Wisconsin born JOANN ROSE LEONARD was Texas-raised and has chigger bite scars to prove it, theatre-trained and frostbitten at Northwestern University, and worked as an actress in New York.   She studied mime in Paris with Marcel Marceau while dubbing films into English to earn her daily baguette; raised 9 kids (2 human, 7 goats) in State College PA, where she was founder and director of MetaStages, the youth theatre program at Penn State University, and, with her husband, Bob, a retired professor and theatre director, has relocated to CA to be nearer their sons, Jonathan (DJ Child, an award-winning music producer and founder of the multi-media company, Project Groundation) and Joshua (actor/filmmaker including The LieHigher Ground and The Blair Witch Project.) Joann is author of The Soup Has ManyEyes: From Shtetl to Chicago; One Family’s Journey Through History“From Page to Stage,” a chapter in Holt Rinehart Winston’s Elements of Literature and two collections of multicultural plays, “All the World’s a Stage Volumes I & II” (Baker’s Plays).   In her research for The Healer of Fox Hollow, Joann discovered that the truth the novel is based upon is infinitely stranger than the fiction she wrote.

For more info on Joann and her work, please visit her Website.

This is my 51st book for the New Authors Reading Challenge 2012.

***To win a copy of this book, you must be a resident of the United States or Canada and be over age 18.

Leave a comment on this post by July 21, 2012, at 11:59PM EST.

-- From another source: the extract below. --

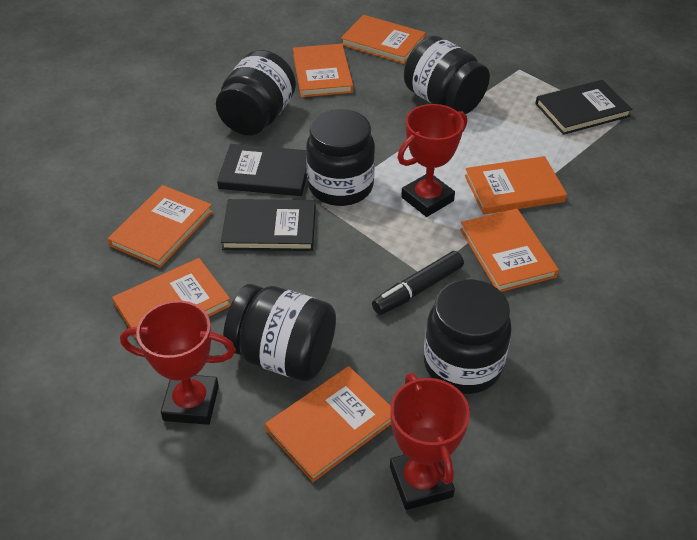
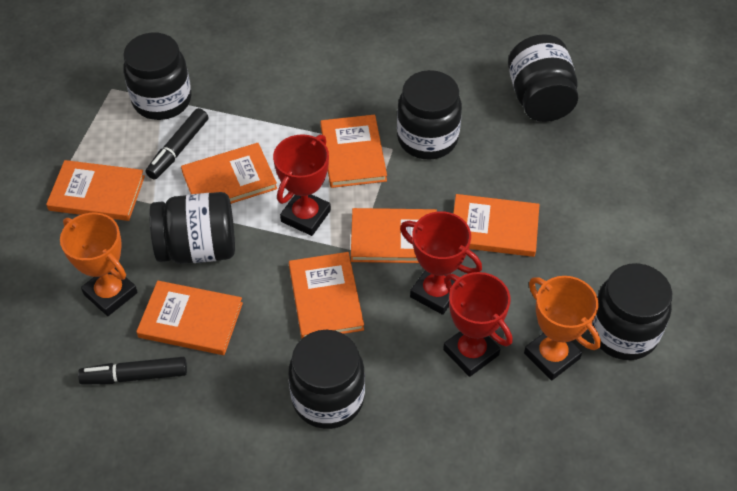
black book: 3 -> 0
black jar: 5 -> 6
black marker: 1 -> 2
orange trophy: 0 -> 2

  1. I tend to like books set in the Smoky Mountains … there’s just SOMETHING about that area that really gets to me.

    Thanks for being on the tour Serena.

  2. This sounds like an intriguing book!

  3. For some reason I don’t seem to read many books set in the 60s and 70s. I am not sure why that is… Great review of the book, though. (No need to enter me in the give-away.)

  4. Martha Lawson says

    Great review! I’m putting this on the wish list, in case I don’t win it!!!

  5. I think I’d appreciate this story. Thanks for the chance to win.

  6. No need to enter me in the giveaway. I passed on this the first time around only because it doesn’t sound like my cup of tea, but it does sound as if it would be a good book for a club to discuss.

  7. I so appreciate your thoughts on the story, Serena, especially since some of the subject matter was “out of your comfort zone.” Some of it was out of mine, too, and was actually chosen for that reason in order to explore what connects us beneath all the differences. Understanding the “why” of how people behave helps me to be more open to the “how.” And that helps in seeking, along with so many others, to heal the brokenness in ourselves, in our relationships to each other, and to nature.
    Love your photographs!

    • Thanks for checking out the photos. I really was surprised by this story. I really enjoyed it and read through it more quickly than I expected. It was well-paced.

  8. I’m glad you enjoyed it. It must be a quick read because you were barely into the book when I saw you on Sat. No need to enter me; I put the giveaway in my sidebar though. 😉

  9. This sounds interesting, and unlike anything I usually read. Thanks for the giveaway.

  10. I love the setting of the Great Smoky Mountains and can see why the folksy voice would be appropriate.

  11. Beth Hoffman says

    Your review of this book has me totally fascinated! Yet another title I’m adding to my list. Have a great week, Serena!

    • I’m so glad, but hey, you may win it! 🙂 I really was surprised by this book because the religious nature of the narrative is a bit outside my comfort zone in terms of faith healing.